Under U.S. Generally Accepted Accounting Principles, the Company uses the asset and liability method of accounting for income taxes. Under this method, deferred tax assets and liabilities are recognized for the future tax consequences attributable to differences between the financial statement carrying amounts of existing assets and liabilities and their respective tax basis. Deferred tax assets and liabilities are measured using enacted tax rates expected to apply to taxable income in the years in which those temporary differences are expected to be recovered or settled. As a result of the reduction in the corporate tax rate to 21% from 35% under the Act, the Company has revalued its net deferred tax asset as of December 31, 2017 and as a result, recognized additional income tax expense of $2.5 million in the Company’s consolidated statement of net income for the fourth quarter of 2017.
For the year ended December 31, 2016, the Company recorded a tax benefit of $289,000 related to the statutory rate change from 34% to 35% and its impact on the Company's net deferred tax asset.
At December 31, 2017 and 2016, management maintained a valuation reserve in the amount of $112,000 and $1.8 million, respectively, primarily related to state deferred tax assets. During 2017, management determined that due to positive evidence supporting future state profitability, it is more likely than not a tax benefit could be realized for state deferred tax assets with the exception of a portion of the state charitable contribution carryforward. As a result, the Company reversed $1.7 million of valuation allowance with a corresponding benefit to the consolidated statement of net income.
At December 31, 2017, the Company allocated tax expense between the components of the consolidated statements of income as required by the intraperiod allocation rules.
The federal income tax reserve for loan losses at the Company’s base year amounted to $1.3 million. If any portion of the reserve is used for purposes other than to absorb loan losses, approximately 150% of the amount actually used (limited to the amount of the reserve) would be subject to taxation in the year in which used. As the Company intends to use the reserve to only absorb loan losses, a deferred income tax liability of $354,000 has not been provided.
The Company’s income tax returns are subject to review and examination by federal and state taxing authorities. The Company is currently open to audit under the applicable statutes of limitations by the Internal Revenue Service and state taxing authorities for the years ended December 31, 2014 through 2017.
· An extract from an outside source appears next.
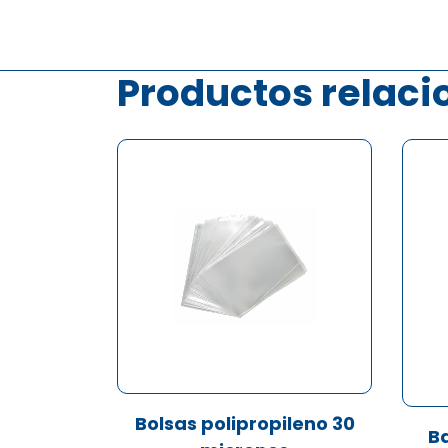
Productos relac
Bolsas polipropileno 30
B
Management periodically evaluates the sustainability of tax positions taken. Whenever management estimates the probability of sustaining a tax position is at least more likely than not, the tax position is deemed warranted and is recognized at the largest amount of benefit that is greater than 50% likely of being realized upon settlement. Interest and penalties related to uncertain tax positions are recognized as income tax expense. In the years ended December 31, 2017 and 2016, $13,000 and $22,000, respectively, of interest and penalties were paid. No interest or penalties were recorded for the year ended December 31, 2015.